**JOB A**
Please decide whether each statement agrees with the passage on women entrepreneurship: (i) Mr Awal said that, given the opportunity, women would do better than men in business; (ii) the Ministry of Finance had already made the initiative available; (iii) Mrs Samira Bawumia spoke as the guest of honour. Answer yes or no for each and quote the deciding words of the passage.
**JOB B**
Carry on the passage on women entrepreneurship, starting right after its final sentence.

It was held on the theme: “Unleashing women entrepreneurship for inclusive growth”.

The initiative is also to give a boost to the government’s quest to ensure production inclusion, as well as its policy to use entrepreneurship as one of the major tools to resolve the unemployment situation by creating an enabling environment for entrepreneurship.

Good business managers

Mr Awal said women were, no doubt, very good managers of businesses, and given the opportunity, they would do better than men.

“What we have to do as individuals and collectively is remove the shackles that hinder women’s prosperity. The President wants to create an inclusive society and he cannot do that without empowering women,” he said.

That, he said, had informed the initiative, the details of which the Ministry of Finance was working out to make it available in a couple of months.

He encouraged women not to be discouraged when they failed in their businesses and other attempts because most successful business persons had failed a number of times.

Second Lady

In her remarks as the guest of honour, the Second Lady, Mrs Samira Bawumia, said it was a well-known fact that women were very active participants in the growth of economies across sub-Saharan Africa.

**ENTRIES PROVIDED**

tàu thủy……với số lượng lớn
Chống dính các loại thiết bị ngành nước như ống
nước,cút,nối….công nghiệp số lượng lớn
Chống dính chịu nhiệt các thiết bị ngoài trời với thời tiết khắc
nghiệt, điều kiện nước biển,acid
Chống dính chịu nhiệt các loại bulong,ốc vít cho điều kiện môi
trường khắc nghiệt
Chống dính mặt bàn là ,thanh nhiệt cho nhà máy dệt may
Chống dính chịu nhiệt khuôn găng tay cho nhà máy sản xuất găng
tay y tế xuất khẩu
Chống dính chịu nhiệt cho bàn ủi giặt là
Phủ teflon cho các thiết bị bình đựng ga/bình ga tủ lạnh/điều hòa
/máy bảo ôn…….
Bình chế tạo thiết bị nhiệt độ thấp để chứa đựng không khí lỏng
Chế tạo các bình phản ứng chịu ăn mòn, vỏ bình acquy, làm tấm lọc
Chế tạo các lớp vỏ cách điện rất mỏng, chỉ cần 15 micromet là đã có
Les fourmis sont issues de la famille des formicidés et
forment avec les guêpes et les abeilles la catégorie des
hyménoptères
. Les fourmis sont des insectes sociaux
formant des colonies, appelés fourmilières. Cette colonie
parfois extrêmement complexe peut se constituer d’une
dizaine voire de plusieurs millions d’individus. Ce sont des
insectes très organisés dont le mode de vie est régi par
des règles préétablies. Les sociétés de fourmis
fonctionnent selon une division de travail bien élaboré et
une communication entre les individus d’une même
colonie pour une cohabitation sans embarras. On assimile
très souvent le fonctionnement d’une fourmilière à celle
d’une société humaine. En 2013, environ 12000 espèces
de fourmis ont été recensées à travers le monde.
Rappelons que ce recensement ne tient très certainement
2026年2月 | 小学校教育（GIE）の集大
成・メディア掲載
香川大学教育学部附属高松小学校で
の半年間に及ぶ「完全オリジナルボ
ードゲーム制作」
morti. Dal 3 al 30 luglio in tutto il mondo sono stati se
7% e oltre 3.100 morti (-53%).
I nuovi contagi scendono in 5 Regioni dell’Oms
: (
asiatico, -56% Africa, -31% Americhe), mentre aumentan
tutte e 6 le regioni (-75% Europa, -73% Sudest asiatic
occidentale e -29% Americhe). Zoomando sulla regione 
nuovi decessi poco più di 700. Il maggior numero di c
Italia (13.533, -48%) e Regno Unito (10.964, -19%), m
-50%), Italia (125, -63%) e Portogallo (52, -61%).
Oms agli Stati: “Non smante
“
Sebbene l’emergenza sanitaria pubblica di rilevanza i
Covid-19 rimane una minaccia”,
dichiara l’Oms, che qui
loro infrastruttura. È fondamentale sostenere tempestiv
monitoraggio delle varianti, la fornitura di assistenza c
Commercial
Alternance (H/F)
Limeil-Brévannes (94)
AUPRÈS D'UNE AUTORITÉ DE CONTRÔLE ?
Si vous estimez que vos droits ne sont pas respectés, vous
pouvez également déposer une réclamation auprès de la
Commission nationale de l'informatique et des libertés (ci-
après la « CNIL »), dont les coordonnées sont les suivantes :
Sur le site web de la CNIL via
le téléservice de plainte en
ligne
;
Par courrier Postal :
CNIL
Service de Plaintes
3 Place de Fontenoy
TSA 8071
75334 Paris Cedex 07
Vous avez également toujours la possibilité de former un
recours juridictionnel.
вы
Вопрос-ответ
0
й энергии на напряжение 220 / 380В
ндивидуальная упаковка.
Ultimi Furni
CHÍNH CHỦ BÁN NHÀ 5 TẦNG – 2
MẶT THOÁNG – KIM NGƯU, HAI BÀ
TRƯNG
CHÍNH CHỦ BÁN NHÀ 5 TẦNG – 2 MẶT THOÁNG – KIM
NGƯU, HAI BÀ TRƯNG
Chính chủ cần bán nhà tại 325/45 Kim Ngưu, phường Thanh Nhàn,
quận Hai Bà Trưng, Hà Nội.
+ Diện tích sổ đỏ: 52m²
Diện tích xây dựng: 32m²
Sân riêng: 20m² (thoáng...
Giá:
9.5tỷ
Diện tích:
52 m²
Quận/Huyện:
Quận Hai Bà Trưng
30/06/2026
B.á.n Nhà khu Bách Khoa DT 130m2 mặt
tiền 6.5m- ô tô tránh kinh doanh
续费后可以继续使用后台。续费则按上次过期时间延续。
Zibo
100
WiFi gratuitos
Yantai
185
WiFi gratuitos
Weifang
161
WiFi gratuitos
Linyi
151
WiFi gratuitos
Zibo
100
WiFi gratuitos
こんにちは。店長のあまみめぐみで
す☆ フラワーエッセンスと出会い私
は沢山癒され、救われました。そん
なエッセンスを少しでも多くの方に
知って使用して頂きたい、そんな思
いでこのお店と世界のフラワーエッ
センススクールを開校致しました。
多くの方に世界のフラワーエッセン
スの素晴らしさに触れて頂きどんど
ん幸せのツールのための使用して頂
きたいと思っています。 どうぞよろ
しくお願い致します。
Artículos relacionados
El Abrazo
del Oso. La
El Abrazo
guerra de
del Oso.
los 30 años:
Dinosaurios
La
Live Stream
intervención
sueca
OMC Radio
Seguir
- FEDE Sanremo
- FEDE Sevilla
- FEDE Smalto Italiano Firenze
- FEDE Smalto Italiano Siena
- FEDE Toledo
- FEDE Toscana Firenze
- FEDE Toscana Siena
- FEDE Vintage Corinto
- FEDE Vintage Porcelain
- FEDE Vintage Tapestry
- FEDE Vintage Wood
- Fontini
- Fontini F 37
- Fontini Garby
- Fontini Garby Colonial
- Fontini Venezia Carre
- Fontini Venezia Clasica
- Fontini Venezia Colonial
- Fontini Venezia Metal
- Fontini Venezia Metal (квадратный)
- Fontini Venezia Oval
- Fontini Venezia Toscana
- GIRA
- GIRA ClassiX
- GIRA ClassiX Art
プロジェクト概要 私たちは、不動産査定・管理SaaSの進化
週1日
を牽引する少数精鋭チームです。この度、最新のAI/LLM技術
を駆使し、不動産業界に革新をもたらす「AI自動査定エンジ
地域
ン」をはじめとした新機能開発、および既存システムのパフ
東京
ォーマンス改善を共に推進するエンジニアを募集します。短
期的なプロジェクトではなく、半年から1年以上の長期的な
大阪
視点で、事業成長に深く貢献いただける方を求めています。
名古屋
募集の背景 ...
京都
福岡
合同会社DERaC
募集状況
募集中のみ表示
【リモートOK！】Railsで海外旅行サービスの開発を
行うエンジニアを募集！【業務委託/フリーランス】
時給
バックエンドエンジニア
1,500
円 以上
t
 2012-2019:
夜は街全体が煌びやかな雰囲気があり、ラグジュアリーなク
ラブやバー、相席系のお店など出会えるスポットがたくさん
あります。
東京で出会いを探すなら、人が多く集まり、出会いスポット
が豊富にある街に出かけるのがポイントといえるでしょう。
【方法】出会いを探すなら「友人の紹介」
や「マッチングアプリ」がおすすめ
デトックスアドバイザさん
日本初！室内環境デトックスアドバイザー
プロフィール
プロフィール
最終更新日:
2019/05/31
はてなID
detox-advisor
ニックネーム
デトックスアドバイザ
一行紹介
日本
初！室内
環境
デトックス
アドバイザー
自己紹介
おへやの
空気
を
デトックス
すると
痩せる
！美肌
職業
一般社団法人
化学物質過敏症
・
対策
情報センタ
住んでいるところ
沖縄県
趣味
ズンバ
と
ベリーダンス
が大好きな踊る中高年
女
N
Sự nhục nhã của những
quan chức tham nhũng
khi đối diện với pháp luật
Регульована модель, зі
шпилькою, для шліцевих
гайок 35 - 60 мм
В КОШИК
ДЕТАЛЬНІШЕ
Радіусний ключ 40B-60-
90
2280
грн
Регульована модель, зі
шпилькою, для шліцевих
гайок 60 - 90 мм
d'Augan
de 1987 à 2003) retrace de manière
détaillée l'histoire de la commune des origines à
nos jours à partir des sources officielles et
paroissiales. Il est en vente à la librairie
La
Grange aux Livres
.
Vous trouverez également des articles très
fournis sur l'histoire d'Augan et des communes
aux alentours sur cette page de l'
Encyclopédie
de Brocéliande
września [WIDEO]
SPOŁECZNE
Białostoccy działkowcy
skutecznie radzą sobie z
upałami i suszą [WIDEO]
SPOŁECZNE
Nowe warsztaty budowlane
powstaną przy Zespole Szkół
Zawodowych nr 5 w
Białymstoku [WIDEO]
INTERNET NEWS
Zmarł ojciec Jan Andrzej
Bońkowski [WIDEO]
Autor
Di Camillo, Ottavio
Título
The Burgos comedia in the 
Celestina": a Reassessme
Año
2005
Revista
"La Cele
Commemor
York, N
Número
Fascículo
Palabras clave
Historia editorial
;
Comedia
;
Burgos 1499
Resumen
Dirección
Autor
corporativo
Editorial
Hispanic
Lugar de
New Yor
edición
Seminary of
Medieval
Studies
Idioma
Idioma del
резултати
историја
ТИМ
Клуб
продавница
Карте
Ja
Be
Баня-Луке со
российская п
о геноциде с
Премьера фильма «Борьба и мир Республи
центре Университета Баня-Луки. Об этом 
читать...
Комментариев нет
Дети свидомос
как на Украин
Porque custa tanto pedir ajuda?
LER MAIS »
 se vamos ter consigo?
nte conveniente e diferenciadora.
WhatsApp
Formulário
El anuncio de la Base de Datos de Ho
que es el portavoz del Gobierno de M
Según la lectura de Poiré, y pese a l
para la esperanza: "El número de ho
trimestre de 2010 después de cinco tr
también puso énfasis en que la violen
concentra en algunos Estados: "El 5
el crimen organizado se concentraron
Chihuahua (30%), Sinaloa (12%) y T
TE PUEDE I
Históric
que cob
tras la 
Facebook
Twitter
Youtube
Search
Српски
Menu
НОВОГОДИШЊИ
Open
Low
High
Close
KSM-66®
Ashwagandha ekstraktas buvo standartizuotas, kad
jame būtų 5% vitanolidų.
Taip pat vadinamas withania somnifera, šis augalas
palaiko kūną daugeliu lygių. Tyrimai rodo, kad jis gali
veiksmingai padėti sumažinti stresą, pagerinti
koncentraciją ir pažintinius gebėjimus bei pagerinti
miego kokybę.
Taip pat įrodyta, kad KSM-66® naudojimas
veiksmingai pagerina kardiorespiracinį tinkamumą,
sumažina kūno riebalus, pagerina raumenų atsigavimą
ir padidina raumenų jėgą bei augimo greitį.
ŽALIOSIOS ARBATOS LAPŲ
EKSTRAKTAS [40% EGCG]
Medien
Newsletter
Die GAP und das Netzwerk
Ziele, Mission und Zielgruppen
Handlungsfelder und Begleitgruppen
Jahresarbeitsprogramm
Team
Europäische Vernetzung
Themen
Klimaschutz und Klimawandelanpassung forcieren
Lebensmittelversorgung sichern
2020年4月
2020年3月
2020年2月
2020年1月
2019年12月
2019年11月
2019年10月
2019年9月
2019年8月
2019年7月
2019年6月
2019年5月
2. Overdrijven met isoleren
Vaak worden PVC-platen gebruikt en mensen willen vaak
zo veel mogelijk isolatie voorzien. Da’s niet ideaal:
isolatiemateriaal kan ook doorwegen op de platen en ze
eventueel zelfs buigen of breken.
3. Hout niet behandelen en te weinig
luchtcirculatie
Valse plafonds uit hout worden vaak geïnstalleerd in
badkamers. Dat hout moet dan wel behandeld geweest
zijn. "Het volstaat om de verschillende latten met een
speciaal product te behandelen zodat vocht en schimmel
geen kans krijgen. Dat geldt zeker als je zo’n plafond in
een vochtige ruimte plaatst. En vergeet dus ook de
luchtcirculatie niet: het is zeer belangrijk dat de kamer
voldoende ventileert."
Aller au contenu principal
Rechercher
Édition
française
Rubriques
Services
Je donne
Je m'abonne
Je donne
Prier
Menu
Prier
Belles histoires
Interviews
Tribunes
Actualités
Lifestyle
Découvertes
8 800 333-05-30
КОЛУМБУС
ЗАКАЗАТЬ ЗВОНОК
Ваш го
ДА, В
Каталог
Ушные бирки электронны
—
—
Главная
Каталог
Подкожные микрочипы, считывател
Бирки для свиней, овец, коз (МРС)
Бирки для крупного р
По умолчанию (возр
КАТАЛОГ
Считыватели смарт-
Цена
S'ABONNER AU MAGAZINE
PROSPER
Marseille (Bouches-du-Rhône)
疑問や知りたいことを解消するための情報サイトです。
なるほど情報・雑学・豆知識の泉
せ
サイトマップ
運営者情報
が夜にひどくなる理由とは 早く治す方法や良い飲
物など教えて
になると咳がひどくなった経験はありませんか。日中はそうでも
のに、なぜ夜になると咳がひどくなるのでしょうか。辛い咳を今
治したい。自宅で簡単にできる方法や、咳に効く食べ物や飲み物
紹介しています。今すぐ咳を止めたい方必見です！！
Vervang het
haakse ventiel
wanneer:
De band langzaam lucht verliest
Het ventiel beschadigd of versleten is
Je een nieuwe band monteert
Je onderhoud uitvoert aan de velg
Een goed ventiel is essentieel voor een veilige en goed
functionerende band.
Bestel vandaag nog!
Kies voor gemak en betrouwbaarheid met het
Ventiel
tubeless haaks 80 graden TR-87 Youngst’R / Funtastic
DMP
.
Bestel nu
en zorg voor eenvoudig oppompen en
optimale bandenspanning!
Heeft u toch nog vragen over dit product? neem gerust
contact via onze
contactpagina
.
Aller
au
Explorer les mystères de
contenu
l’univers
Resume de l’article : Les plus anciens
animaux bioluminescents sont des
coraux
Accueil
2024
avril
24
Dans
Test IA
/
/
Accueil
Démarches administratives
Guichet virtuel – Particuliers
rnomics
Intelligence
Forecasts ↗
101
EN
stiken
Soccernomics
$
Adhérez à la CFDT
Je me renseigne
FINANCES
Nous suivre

**WRITTEN RESPONSE A**
(i) Yes: "given the opportunity, they would do better than men."
(ii) No: "the details of which the Ministry of Finance was working out to make it available in a couple of months."
(iii) Yes: "In her remarks as the guest of honour, the Second Lady, Mrs Samira Bawumia"

**WRITTEN RESPONSE B**
She said there was considerable evidence that most businesses in Africa were owned and run by women, but those businesses were more likely to be small-scale enterprises in the informal sector.

“Women engage in low value-added activities that only reap marginal benefits, primarily because they are entrepreneurs out of necessity and not of opportunity,” she said.

She said there were many studies that had shown that investing in women had a multiplier effect, stressing that there was the need to focus on the contributions women made towards the acceleration of economic development and inclusive growth.

Challenges

Mrs Bawumia said, however, that women faced great challenges and had to grapple with many constraints in their effort to raise funds and mobilise revenue, a situation that set them back in their pursuit of entrepreneurship and economic empowerment.

She noted that access to capital and other economic resources was the main barrier to many women entrepreneurs and attributed the situation to factors such as lower levels of education and financial literacy, lower income levels, lack of tangible assets or collateral, legal constraints, time and mobility constraints, socio-cultural constraints and a lack of market exposure.

She, however, expressed optimism that those challenges were surmountable and said efforts were being made by the government to address some of them in the short, medium and long term.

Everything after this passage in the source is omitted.